Thursday, June 08, 2017

TALSOUNDS Love Sick LP (BA DA BING); MUKQS '11,666,666,666,666,666,666' LP (MIDWICH) #HEAVYMUSICINALLSTYLESANDVOLUMES



The trio known as Good Willsmith has been tearing it up in Chicago for awhile now, to popular acclaim; I've missed out on them entirely other than listening to a couple different 20-minute tracks on Bandcamp which kinda overwhelmed me as dense stews of free-formless electronic future noise. But since then I've heard two members of the trio perform solo, and both times they seem to find beauty and tranquility as if in the eye of the Good Willsmith hurricane. First I saw member Muxqs aka Max Allison play a haunting, lush, eerie solo set a few months ago (word is that his LP that just came out on Midwich is the same material he was playing live, which means #mustgrip, and not just because of the cover art*), and now I'm repeatedly spinning this debut LP by TALsounds, the solo act of member Natalie Chami. She works alone and in real time, looping synths and singing vocals, creating instant compositions that really hit a sweet spot where dreampop, shoegaze, slow jam R&B**, classical string quartets, vaporwave (yes, vaporwave), and vintage synth mantra all hang out. Oh yeah, noise too -- the leadoff single from the LP "Disgrace" has a particularly grinding/strobing synth through-line, and a drumbeat that kinda lurches like a Wolf Eyes groove.

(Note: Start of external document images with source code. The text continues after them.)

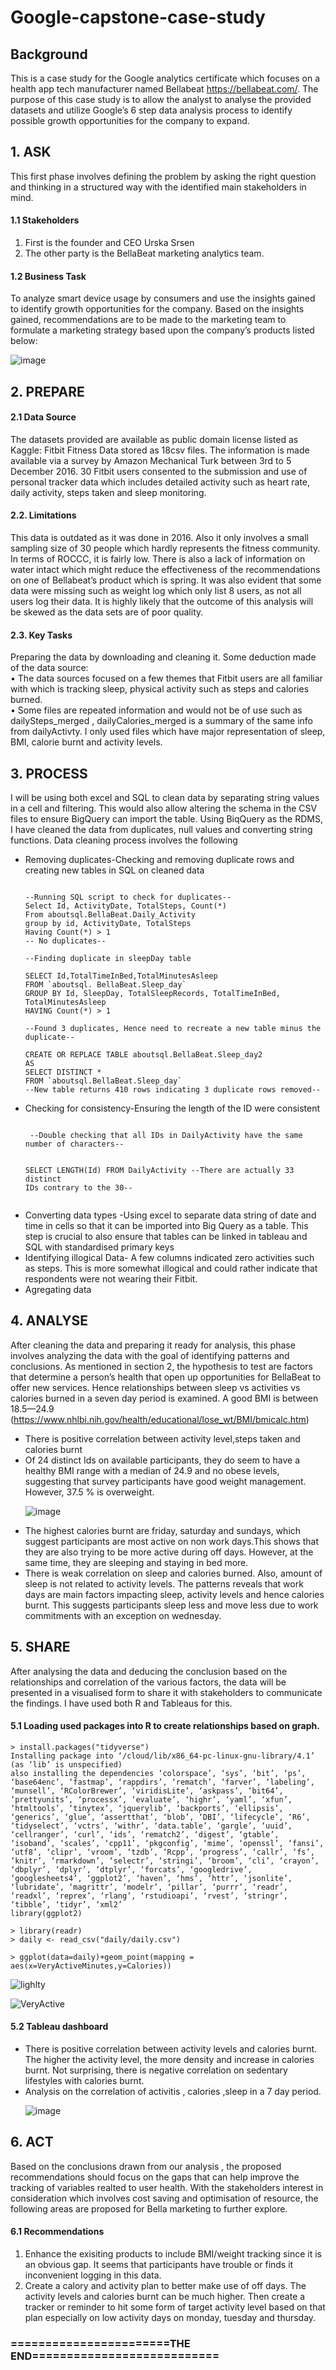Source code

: # Google-capstone-case-study
## Background ##

This is a case study for the Google analytics certificate which focuses on a health app tech manufacturer named Bellabeat https://bellabeat.com/. The purpose of this case study is to allow the analyst to analyse the provided datasets and utilize Google’s 6 step data analysis process to identify possible growth opportunities for the company to expand.

## 1.	ASK ##
This first phase involves defining the problem by asking the right question and thinking in a structured way 
with the identified main stakeholders in mind. 
#### <p> 1.1 Stakeholders <p> #### 
<ol>
<li>First is the founder and CEO Urska Srsen </li>
<li>The other party is the BellaBeat marketing analytics team.
</li>
</ol>

#### <p>1.2	Business Task<p> ####
To analyze smart device usage by consumers and use the insights gained to identify growth opportunities for the company. Based on the insights gained, recommendations are to be made to the marketing team to formulate a marketing strategy based upon the company’s products listed below:
  
  ![image](https://user-images.githubusercontent.com/88995922/133566224-fe95e7f2-390e-48a6-b8d3-ae41a2b7961a.png)

## 2. PREPARE ##
#### <p> 2.1 Data Source<p> ####
The datasets provided are available as public domain license listed as Kaggle: Fitbit Fitness Data stored as 18csv files. The information is made available via a survey by Amazon Mechanical Turk between 3rd to 5 December 2016. 30 Fitbit users consented to the submission and use of personal tracker data which includes detailed activity such as heart rate, daily activity, steps taken and sleep monitoring.

#### <p> 2.2.	Limitations <p> ####
This data is outdated as it was done in 2016. Also it only involves a small sampling size of 30 people which hardly represents the fitness community. In terms of ROCCC, it is fairly low. There is also a lack of information on water intact which might reduce the effectiveness of the recommendations on one of Bellabeat’s product which is spring. It was also evident that some data were missing such as weight log which only list 8 users, as not all users log their data. It is highly likely that the outcome of this analysis will be skewed as the data sets are of poor quality. 

#### <p> 2.3.	Key Tasks<p> ####
Preparing the data by downloading and cleaning it. Some deduction made of the data source:
<br> •	The data sources focused on a few themes that Fitbit users are all familiar with which is tracking sleep, physical activity such as steps and calories burned. <br> 
•	Some files are repeated information and would not be of use such as dailySteps_merged , dailyCalories_merged is a summary of the same info from dailyActivty.
I only used files which have major representation of sleep, BMI, calorie burnt and activity levels.

## 3. PROCESS ##
I will be using both excel and SQL to clean data by separating string values in a cell and filtering. This would also allow altering the schema in the CSV files to ensure BigQuery can import the table. Using BiqQuery as the RDMS, I have cleaned the data from duplicates, null values and converting string functions.
Data cleaning process involves the following
<ul>
<li> Removing duplicates-Checking and removing duplicate rows and creating new tables in SQL on cleaned data
<pre><code>
--Running SQL script to check for duplicates--
Select Id, ActivityDate, TotalSteps, Count(*)
From aboutsql.BellaBeat.Daily_Activity
group by id, ActivityDate, TotalSteps
Having Count(*) > 1
-- No duplicates-- </code></pre>

<pre><code>--Finding duplicate in sleepDay table

SELECT Id,TotalTimeInBed,TotalMinutesAsleep 
FROM `aboutsql. BellaBeat.Sleep_day`
GROUP BY Id, SleepDay, TotalSleepRecords, TotalTimeInBed, TotalMinutesAsleep
HAVING Count(*) > 1

--Found 3 duplicates, Hence need to recreate a new table minus the duplicate--

CREATE OR REPLACE TABLE aboutsql.BellaBeat.Sleep_day2
AS 
SELECT DISTINCT *
FROM `aboutsql.BellaBeat.Sleep_day`
--New table returns 410 rows indicating 3 duplicate rows removed--
</code></pre>

 </li>
<li>Checking for consistency-Ensuring the length of the ID were consistent
<pre><code>
 --Double checking that all IDs in DailyActivity have the same number of characters--

SELECT LENGTH(Id)
FROM DailyActivity
--There are actually 33 distinct IDs contrary to the 30--
 </code></pre>
</li>
<li>Converting data types -Using excel to separate data string of date and time in cells so that it can be imported into Big Query as a table. This step is crucial to also ensure that tables can be linked in tableau and SQL with standardised primary keys</li>
<li>Identifying illogical Data- A few columns indicated zero activities such as steps. This is more somewhat illogical and could rather indicate that respondents were not wearing their Fitbit.</li>
<li> Agregating data 
 </li>
  
  </ul>
  
## 4. ANALYSE ##

After cleaning the data and preparing it ready for analysis, this phase involves analyzing the data with the goal of identifying patterns and conclusions. As mentioned in section 2, the hypothesis to test are factors that determine a person’s health that open up opportunities for BellaBeat to offer new services. Hence relationships between sleep vs activities vs calories burned in a seven day period is examined. A good BMI is between 18.5—24.9 (https://www.nhlbi.nih.gov/health/educational/lose_wt/BMI/bmicalc.htm)
<ul>
<li> There is positive correlation between activity level,steps taken and calories burnt </li>
<li> Of 24 distinct Ids on available participants, they do seem to have a healthy BMI range with a median of 24.9 and no obese levels, suggesting that survey participants have good weight management. However, 37.5 % is overweight.

  ![image](https://user-images.githubusercontent.com/88995922/133640291-e5b82bb8-faef-47d1-bac9-c686bddad52d.png)

</li>	
<li> The highest calories burnt are friday, saturday and sundays, which suggest participants are most active on non work days.This shows that they are also trying to be more active during off days. However, at the same time, they are sleeping and staying in bed more.</li>
<li> There is weak correlation on sleep and calories burned. Also, amount of sleep is not related to activity levels. The patterns reveals that work days are main factors impacting sleep, activity levels and hence calories burnt. This suggests participants sleep less and move less due to work commitments with an exception on wednesday.
 </li>
</ul>

## 5. SHARE ##
After analysing the data and deducing the conclusion based on the relationships and correlation of the various factors, the data will be presented in a visualised form to share it with stakeholders to communicate the findings. I have used both R and Tableaus for this.

#### <p> 5.1 Loading used packages into R to create relationships based on graph. <p> ####

```{r ggplot for daily activities data}
> install.packages("tidyverse")
Installing package into ‘/cloud/lib/x86_64-pc-linux-gnu-library/4.1’
(as ‘lib’ is unspecified)
also installing the dependencies ‘colorspace’, ‘sys’, ‘bit’, ‘ps’, ‘base64enc’, ‘fastmap’, ‘rappdirs’, ‘rematch’, ‘farver’, ‘labeling’, ‘munsell’, ‘RColorBrewer’, ‘viridisLite’, ‘askpass’, ‘bit64’, ‘prettyunits’, ‘processx’, ‘evaluate’, ‘highr’, ‘yaml’, ‘xfun’, ‘htmltools’, ‘tinytex’, ‘jquerylib’, ‘backports’, ‘ellipsis’, ‘generics’, ‘glue’, ‘assertthat’, ‘blob’, ‘DBI’, ‘lifecycle’, ‘R6’, ‘tidyselect’, ‘vctrs’, ‘withr’, ‘data.table’, ‘gargle’, ‘uuid’, ‘cellranger’, ‘curl’, ‘ids’, ‘rematch2’, ‘digest’, ‘gtable’, ‘isoband’, ‘scales’, ‘cpp11’, ‘pkgconfig’, ‘mime’, ‘openssl’, ‘fansi’, ‘utf8’, ‘clipr’, ‘vroom’, ‘tzdb’, ‘Rcpp’, ‘progress’, ‘callr’, ‘fs’, ‘knitr’, ‘rmarkdown’, ‘selectr’, ‘stringi’, ‘broom’, ‘cli’, ‘crayon’, ‘dbplyr’, ‘dplyr’, ‘dtplyr’, ‘forcats’, ‘googledrive’, ‘googlesheets4’, ‘ggplot2’, ‘haven’, ‘hms’, ‘httr’, ‘jsonlite’, ‘lubridate’, ‘magrittr’, ‘modelr’, ‘pillar’, ‘purrr’, ‘readr’, ‘readxl’, ‘reprex’, ‘rlang’, ‘rstudioapi’, ‘rvest’, ‘stringr’, ‘tibble’, ‘tidyr’, ‘xml2’
library(ggplot2)

> library(readr)
> daily <- read_csv("daily/daily.csv")
```

```{r ggplot for various relationships data visualzation}
> ggplot(data=daily)+geom_point(mapping = aes(x=VeryActiveMinutes,y=Calories))
```
![lighlty](https://user-images.githubusercontent.com/88995922/140600499-bd8207a0-74dd-4530-8d1d-9d159d60d357.png)

![VeryActive](https://user-images.githubusercontent.com/88995922/140600428-9f6a76d2-37f2-4705-8c3d-ec778ee1820f.png)


#### <p>5.2 Tableau dashboard <p> ####
<ul>
<li> There is positive correlation between activity levels and calories burnt. The higher the activity level, the more density and increase in calories burnt. Not surprising, there is negative correlation on sedentary lifestyles with calories burnt.
  

  
</li>
  
<li> Analysis on the correlation of activitis , calories ,sleep in a 7 day period.
  
![image](https://user-images.githubusercontent.com/88995922/133636951-3b55ebdc-29e5-4f3a-a981-9ee9faefd3a4.png)
  
 </li> </ul>


  
## 6.	ACT ##
Based on the conclusions drawn from our analysis , the proposed recommendations should focus on the gaps that can help improve the tracking of variables realted to user health. With the stakeholders interest in consideration which involves cost saving and optimisation of resource, the following areas are proposed for Bella marketing to further explore.
#### <p> 6.1 Recommendations <p> ####
<ol>
<li> Enhance the exisiting products to include BMI/weight tracking since it is an obvious gap. It seems that participants have trouble or finds it inconvenient logging in this data.</li>
<li> Create a calory and activity plan to better make use of off days. The activity levels and calories burnt can be much higher. Then create a tracker or reminder to hit some form of target activity level based on that plan especially on low activity days on monday, tuesday and thursday.</li>

</ol>

### =======================THE END===========================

* #Gripped the Mukqs today, and man, this record is crazy... it does seem to be the same material that was played live, but the recording presents it as brighter and clearer, where in a live setting (or maybe just my memory) it was a little hazier and fuzzier. Everything coming through so clearly has a real relentless brain-scrambling effect, in which complexities emerge and then pile on top of each other in wild permutations, flocking in and out of phase like clusters of cybernetic birds. The first note I took during side one was "an all-robot Steve Reich ensemble going in and out of phase patterns while making an Arthur Russell disco record" but I think it's beyond that already....

** Not too far from say Atlantic recording artist Ravyn Lenae, minus the hip-hop drum programming... and Lenae is a former student of Chami's, as reported in this brand new Chicago Reader feature on TALSounds by Peter Margasak that got me listening to Love Sick in the first place. Hat tips all around!

POSTSCRIPT:  
More TALSounds highlights include this video of her performing a song "Hair" at home, a nice look at her process (and bookshelves), and a great cassette release from 2013 called Sky Face, similar to Love Sick but a bit more raw and even dreamier. Dig in!